**Texto da página:**
^^^^^^^^
O esquecimento ocorre de forma orgânica, quando há “uma lesão/ alteração visível no cérebro, por exemplo. Este pode ser o caso da demência”, explica Diogo Telles. Nos outros tipos de amnésias, “não é visível nenhuma alteração estrutural; ocorrem em situações psiquiátricas. O diagnóstico destas situações é complexo, embora a amnésia psicogénica costume ser seletiva (apenas para determinados acontecimentos que tenham uma importância específica)”.
Mais do que esquecer, para funcionarmos no quotidiano, temos de inibir memórias. Isto porque, segundo Pedro Albuquerque, “a memória é ilimitada e, provavelmente, até ao último dia das nossas vidas estaremos a processar informação”. Para se recordar algo, acrescenta, “não podem vir à memória todos os episódios relacionados com o tema”. Por essa razão, quando enfrentamos episódios traumáticos, podemos tentar esquecer. Como observa este especialista, “não significa que se esqueça realmente; o nível de ativação destas memórias vai diminuindo e em qualquer altura um episódio qualquer pode reavivá-las”.
Em situações extremas, estas memórias reprimidas podem estar ligadas a mecanismos dissociativos. “A situação é tão violenta do ponto de vista psicológico e físico que a única forma que a pessoa tem de lidar com isso é criando um ambiente que a dissocia daquele evento”, explica Pedro Albuquerque, usando como exemplo o filme A Vida é Bela, de Roberto Benigni. “O pai está com o filho no campo de concentração e transforma tudo num jogo… tem de se esconder para não ser apanhado… Uma estratégia para que o sofrimento seja, de alguma forma, diminuído”, elucida.
As minhas memórias de internamento em criança, longe de estarem reprimidas, estavam apenas escondidas, à espera do estímulo certo para me darem conforto.
Os vários tipos de memória
Para se compreender melhor a memória, é importante conhecer os diferentes tipos em que se divide. Nesse sentido, o médico psiquiatra Diogo Telles vai beber diretamente ao manual de psicopatologia que escreveu, no qual explica que “a memória permite a capacidade de fixar, conservar e rememorar informação, experiências e factos”:
► Imediata: com a duração de segundos;
► Curto prazo ou de trabalho: dura segundos a minutos;
► Remota ou a longo prazo: prolonga-se desde minutos a décadas.
^^^^^^^^
**O que se pede:** Transcreva do texto sobre a memória tudo o que vai desde "As minhas memórias" até "minutos a décadas.". Os registos não têm qualquer relação com o texto.
^^^^^^^^
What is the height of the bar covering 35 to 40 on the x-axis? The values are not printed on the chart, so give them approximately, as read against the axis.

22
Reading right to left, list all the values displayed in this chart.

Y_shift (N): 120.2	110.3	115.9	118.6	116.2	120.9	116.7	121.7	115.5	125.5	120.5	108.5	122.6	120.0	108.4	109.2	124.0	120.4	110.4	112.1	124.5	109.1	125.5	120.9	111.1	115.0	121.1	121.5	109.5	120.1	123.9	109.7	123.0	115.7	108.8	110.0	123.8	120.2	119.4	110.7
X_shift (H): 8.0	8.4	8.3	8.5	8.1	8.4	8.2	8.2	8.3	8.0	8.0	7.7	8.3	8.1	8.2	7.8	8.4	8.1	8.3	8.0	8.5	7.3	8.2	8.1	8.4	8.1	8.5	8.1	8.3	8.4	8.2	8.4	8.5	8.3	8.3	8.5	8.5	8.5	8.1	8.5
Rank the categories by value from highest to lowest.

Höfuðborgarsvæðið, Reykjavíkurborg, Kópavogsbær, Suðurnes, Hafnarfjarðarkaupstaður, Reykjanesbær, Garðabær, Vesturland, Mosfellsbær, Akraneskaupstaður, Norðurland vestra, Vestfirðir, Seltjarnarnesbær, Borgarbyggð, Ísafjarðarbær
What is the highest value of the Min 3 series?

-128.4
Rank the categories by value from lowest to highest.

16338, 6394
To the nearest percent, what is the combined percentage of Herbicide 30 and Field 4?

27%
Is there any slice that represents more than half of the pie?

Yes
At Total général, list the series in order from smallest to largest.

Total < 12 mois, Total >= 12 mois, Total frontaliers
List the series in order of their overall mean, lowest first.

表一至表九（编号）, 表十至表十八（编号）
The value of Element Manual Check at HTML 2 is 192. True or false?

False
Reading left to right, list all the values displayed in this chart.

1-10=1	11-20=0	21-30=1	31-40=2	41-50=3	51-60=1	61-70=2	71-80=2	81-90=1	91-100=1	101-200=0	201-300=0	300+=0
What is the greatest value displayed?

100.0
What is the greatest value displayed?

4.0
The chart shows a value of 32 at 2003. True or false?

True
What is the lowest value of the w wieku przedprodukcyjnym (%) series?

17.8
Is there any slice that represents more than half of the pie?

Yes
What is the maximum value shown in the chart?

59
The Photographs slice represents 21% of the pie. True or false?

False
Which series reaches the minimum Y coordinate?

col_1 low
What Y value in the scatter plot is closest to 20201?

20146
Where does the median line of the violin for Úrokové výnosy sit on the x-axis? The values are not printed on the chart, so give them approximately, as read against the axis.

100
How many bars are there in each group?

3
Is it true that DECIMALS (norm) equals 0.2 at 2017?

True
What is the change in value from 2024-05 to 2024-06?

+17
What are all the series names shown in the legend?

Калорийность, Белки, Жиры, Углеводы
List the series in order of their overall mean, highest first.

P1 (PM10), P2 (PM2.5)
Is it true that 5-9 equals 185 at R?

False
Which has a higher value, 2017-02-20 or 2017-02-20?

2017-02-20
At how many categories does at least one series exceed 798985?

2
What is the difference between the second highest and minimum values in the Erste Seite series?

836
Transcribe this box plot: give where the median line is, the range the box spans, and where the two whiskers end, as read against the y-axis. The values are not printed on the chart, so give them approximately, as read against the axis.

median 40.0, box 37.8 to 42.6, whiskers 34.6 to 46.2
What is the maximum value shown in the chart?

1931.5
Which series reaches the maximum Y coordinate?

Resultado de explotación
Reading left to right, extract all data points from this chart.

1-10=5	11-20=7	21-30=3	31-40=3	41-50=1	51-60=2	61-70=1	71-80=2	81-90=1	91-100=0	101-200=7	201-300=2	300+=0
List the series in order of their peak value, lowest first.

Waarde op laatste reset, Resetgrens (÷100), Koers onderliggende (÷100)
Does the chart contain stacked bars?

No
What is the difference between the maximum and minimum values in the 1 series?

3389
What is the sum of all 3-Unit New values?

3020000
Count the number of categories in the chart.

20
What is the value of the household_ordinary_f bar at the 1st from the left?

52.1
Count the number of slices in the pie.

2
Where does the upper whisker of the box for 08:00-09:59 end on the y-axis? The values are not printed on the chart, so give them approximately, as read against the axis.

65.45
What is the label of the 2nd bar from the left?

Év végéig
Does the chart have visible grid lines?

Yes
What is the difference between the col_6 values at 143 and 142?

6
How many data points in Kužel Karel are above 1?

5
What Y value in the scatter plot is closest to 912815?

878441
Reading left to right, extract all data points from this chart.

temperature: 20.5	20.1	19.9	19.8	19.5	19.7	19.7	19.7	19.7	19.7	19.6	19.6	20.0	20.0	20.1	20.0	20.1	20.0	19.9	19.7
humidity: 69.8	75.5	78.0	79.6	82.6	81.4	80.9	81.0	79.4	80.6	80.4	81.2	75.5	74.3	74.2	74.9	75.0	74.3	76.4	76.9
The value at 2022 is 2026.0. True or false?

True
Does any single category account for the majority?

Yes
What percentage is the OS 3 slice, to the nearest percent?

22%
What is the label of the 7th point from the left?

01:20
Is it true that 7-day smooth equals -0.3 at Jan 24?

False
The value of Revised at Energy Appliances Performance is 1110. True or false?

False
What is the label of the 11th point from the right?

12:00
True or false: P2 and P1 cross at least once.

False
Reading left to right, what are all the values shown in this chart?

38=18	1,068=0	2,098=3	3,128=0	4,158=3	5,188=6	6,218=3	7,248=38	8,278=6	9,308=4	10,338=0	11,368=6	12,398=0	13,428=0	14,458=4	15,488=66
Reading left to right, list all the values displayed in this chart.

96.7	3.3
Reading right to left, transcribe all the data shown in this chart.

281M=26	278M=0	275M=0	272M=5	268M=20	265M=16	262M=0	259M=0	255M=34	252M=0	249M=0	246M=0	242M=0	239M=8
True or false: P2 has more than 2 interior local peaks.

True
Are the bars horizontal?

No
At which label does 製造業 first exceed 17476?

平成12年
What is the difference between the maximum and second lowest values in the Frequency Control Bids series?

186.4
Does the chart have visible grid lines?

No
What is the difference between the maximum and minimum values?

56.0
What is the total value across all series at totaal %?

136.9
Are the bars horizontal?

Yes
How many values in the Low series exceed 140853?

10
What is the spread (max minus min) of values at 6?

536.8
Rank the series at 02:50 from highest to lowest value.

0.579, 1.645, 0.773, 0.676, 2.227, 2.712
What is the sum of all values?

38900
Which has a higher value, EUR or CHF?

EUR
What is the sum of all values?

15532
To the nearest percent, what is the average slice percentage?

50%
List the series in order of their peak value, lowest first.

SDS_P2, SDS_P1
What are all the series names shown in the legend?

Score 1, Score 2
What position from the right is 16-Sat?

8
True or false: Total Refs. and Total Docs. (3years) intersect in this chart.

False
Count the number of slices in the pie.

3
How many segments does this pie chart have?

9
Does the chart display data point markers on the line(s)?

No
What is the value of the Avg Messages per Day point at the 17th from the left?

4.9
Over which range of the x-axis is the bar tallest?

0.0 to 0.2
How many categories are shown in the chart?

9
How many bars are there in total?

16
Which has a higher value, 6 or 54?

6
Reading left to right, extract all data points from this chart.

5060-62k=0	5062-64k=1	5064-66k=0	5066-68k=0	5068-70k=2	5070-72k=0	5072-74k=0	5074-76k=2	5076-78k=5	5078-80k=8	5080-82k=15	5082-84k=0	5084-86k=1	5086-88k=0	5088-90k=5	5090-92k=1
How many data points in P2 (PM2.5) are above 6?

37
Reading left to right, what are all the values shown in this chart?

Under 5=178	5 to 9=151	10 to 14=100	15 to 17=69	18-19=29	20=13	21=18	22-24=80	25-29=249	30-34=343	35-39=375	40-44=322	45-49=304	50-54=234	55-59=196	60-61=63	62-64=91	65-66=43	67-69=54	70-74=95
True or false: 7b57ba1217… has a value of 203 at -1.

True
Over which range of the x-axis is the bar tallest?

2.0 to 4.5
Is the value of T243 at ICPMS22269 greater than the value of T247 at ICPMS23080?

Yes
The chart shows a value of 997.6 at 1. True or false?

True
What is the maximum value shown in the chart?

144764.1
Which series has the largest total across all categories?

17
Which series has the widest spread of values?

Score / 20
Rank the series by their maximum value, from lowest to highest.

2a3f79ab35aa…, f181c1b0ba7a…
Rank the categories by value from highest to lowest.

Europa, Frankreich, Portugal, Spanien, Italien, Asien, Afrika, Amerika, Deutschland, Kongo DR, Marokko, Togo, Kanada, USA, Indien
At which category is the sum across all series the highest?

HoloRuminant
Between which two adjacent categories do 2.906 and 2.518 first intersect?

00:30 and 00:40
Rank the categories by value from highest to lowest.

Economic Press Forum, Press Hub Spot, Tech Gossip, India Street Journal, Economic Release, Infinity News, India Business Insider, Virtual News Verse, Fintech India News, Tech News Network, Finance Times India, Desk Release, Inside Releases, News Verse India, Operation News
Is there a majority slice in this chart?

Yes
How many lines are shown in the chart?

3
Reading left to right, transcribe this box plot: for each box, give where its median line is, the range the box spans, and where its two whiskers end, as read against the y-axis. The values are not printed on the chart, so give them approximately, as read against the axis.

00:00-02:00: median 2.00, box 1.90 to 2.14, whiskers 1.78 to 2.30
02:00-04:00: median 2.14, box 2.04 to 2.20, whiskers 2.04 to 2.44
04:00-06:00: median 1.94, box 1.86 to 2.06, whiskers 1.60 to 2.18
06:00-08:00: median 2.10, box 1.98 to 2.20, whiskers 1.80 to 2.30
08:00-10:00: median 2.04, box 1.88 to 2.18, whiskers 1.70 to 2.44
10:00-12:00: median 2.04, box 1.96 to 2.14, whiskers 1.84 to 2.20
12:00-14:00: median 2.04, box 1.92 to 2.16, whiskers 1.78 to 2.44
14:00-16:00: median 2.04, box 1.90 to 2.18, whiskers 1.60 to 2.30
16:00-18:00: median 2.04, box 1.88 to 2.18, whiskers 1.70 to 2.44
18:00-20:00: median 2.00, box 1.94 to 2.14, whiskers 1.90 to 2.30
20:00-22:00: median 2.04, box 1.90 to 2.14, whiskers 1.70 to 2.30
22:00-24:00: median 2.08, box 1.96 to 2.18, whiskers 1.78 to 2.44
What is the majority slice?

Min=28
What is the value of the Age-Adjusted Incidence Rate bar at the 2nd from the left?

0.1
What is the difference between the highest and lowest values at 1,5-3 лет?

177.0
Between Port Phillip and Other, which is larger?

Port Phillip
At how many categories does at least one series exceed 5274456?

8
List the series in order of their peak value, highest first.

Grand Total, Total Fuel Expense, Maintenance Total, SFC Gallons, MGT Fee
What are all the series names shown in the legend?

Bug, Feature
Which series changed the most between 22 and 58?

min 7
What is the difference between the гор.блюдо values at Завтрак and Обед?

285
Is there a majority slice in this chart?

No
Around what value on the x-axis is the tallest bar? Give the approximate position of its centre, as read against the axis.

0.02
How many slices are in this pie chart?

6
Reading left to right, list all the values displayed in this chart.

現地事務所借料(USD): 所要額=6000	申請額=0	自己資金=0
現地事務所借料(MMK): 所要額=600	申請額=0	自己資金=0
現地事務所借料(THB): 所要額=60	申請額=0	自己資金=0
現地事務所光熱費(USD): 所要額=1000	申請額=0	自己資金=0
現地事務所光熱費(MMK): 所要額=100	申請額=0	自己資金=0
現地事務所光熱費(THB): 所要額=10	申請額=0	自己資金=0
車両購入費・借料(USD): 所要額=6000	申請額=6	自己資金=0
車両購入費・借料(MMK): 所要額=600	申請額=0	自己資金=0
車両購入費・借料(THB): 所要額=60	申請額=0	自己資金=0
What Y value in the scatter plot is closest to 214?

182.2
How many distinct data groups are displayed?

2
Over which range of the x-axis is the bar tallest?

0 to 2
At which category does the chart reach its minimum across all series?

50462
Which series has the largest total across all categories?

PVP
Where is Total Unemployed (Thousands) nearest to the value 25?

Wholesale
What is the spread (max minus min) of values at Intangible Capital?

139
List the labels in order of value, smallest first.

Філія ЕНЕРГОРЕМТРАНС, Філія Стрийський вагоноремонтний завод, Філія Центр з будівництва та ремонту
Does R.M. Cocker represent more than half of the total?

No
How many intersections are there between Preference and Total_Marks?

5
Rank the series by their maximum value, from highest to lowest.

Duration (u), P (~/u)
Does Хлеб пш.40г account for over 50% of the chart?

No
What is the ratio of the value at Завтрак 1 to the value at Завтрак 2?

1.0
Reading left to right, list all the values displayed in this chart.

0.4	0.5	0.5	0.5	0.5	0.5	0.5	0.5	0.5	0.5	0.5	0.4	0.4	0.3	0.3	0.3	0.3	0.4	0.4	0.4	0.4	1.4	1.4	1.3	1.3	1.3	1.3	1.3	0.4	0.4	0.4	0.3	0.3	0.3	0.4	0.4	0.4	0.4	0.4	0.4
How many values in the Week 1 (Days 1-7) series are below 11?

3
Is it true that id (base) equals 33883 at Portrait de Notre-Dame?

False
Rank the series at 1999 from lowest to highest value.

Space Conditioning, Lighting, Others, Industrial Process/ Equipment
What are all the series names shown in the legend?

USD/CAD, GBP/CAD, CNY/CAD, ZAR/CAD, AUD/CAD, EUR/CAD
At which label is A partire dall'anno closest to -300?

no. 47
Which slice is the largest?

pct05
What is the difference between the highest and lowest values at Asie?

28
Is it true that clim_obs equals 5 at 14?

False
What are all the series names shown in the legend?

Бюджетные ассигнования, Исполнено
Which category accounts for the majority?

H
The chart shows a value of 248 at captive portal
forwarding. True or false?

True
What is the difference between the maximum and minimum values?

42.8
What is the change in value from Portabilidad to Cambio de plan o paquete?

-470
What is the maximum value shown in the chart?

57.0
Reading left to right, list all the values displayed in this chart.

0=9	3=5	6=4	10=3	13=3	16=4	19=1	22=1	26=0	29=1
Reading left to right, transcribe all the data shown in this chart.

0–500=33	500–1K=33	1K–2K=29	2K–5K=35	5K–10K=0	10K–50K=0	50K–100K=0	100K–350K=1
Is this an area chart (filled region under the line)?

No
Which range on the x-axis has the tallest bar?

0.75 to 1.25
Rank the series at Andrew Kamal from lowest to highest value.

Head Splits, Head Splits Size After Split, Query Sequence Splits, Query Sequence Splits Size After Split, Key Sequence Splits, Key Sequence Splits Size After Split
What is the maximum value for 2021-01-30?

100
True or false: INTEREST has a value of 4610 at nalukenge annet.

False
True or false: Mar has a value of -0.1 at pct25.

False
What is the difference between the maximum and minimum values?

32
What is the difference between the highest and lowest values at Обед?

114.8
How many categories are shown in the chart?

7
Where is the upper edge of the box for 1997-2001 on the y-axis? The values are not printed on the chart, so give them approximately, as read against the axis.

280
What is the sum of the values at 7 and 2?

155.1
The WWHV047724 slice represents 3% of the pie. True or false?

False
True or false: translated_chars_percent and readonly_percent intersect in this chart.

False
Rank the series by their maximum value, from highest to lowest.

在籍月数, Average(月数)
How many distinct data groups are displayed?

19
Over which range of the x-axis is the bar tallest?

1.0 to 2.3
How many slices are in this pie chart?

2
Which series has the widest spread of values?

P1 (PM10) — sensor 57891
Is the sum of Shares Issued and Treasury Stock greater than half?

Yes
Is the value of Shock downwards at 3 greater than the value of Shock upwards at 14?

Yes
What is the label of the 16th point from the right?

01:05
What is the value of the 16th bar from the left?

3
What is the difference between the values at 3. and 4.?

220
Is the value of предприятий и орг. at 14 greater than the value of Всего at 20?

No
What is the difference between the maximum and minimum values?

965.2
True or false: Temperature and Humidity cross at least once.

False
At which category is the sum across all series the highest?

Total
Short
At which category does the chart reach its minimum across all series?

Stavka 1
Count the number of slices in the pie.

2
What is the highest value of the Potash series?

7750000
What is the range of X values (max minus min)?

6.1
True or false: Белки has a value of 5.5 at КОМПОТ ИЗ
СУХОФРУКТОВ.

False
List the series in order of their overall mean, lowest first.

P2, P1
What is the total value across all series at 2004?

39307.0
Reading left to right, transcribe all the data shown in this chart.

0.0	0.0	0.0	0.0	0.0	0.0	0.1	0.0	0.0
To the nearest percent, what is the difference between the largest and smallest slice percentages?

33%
^^^^^^^^
**Resolução do problema:**
As minhas memórias de internamento em criança, longe de estarem reprimidas, estavam apenas escondidas, à espera do estímulo certo para me darem conforto.
Os vários tipos de memória
Para se compreender melhor a memória, é importante conhecer os diferentes tipos em que se divide. Nesse sentido, o médico psiquiatra Diogo Telles vai beber diretamente ao manual de psicopatologia que escreveu, no qual explica que “a memória permite a capacidade de fixar, conservar e rememorar informação, experiências e factos”:
► Imediata: com a duração de segundos;
► Curto prazo ou de trabalho: dura segundos a minutos;
► Remota ou a longo prazo: prolonga-se desde minutos a décadas.